Sé que al formular estas críticas, entro en ese espacio al que se dirigía el propio Debord, cuando, unos años después, afirmaba: “Los especialistas en cine han dicho que había en la película una mala política revolucionaria; y los políticos de todas las izquierdas ilusionistas han dicho que era mal cine. Pero cuando se es a la vez revolucionario y cineasta se demuestra fácilmente que su acritud general deriva de la evidencia de que el film en cuestión es la crítica exacta de la sociedad que ellos no saben combatir y el primer ejemplo del cine que ellos no saben hacer”. La arrogancia intelectual de Debord y su incapacidad para aceptar cualquier crítica queda bien patente no solo en esas palabras, sino, sobre todo, en el título mismo del cortometraje que firmaría dos años más tarde: “Refutación de todos los juicios tanto elogiosos como hostiles formulados hasta ahora sobre el film ‘La sociedad del espectáculo’”.

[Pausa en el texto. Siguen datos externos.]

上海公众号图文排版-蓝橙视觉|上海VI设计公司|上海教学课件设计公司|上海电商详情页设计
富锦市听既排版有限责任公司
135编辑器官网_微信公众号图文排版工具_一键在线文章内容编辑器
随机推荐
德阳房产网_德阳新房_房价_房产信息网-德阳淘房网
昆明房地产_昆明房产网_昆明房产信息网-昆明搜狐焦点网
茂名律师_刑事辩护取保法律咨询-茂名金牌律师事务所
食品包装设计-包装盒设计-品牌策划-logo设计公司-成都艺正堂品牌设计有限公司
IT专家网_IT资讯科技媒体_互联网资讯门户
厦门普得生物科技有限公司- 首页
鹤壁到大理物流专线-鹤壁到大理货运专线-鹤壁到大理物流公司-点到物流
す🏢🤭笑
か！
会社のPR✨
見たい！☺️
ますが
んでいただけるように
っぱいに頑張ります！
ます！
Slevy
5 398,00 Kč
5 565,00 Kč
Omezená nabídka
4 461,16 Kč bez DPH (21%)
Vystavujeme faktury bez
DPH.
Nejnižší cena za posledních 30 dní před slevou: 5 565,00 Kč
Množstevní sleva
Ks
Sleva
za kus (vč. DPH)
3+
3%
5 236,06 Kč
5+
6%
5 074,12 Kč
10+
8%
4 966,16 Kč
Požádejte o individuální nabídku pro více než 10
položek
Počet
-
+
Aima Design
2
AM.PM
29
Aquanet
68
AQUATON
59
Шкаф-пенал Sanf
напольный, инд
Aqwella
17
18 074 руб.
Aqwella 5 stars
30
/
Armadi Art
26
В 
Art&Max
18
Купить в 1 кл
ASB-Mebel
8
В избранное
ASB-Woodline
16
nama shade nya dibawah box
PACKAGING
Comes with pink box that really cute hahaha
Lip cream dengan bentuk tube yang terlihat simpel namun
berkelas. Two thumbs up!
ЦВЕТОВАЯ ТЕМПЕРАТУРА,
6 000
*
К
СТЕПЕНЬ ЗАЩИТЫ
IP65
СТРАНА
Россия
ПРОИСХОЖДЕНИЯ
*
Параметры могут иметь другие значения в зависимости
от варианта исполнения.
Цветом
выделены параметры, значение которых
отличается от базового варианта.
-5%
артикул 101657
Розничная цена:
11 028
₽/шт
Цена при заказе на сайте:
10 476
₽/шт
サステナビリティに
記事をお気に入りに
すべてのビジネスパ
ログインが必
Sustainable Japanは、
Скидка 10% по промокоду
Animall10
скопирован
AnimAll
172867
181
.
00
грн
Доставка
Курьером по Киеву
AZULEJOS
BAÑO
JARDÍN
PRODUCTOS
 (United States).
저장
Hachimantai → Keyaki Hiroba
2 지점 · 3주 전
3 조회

El mesianismo de Debord, que se creía iluminado y en posesión de una verdad absoluta y completa que, curiosamente y a lo que parece, no estaba dispuesto a compartir ni siquiera con sus amigos, es un hecho lamentablemente común. Pero Debord cree ser el único en ver la verdad y toda la verdad. Todo el cine forma parte de la sociedad del espectáculo... salvo el suyo. Toda actitud ante el hecho social es farisaica y aliada del poder... salvo la suya. Demasiado vulgar y demasiado banal. Si Debord hubiera sido capaz de trascender su visión cerrilmente ideológica, habría podido percibir que ese arte, que él despreciaba aunque cultivara, puede desvelar realidades que se abren más allá de sus análisis, tan brillantes en sus reducidos límites como miopes en su capacidad para abarcar un ámbito más amplio.

En ese canto de autoexaltación que es “In girum imus nocte...” realizada pocos años después, Debord diría, entre otras cosas: “Yo he merecido el odio universal de la sociedad de mi tiempo, y me hubiera disgustado tener otros méritos a los ojos de esa sociedad... es en el cine donde he provocado la indignación más completa y unánime... mi mera existencia sigue siendo una hipótesis generalmente refutada. Me veo situado por encima de todas las leyes del género... No es poca satisfacción para mí presentar una obra que está absolutamente por encima de toda crítica...».

Con toda su inteligencia, parece que Debord no llegó a comprender nunca que él era parte del espectáculo que denunciaba (alguien podrá decir que del área conocida como “psicopatología”) y que su cine estaba destinado a formar parte integrante --mucho más que el de otros cineastas menos “espectacularmente revolucionarios”-- de la sociedad que pretendía combatir. Sus partidarios, me podrán acusar de una crítica fácil y ya antes formulada. Concedido; no pretendo, por supuesto, tener la brillantez de Debord; pero que dos y dos sean cuatro no es menos cierto por el hecho de ser una verdad insistentemente repetida y formar parte del acervo común.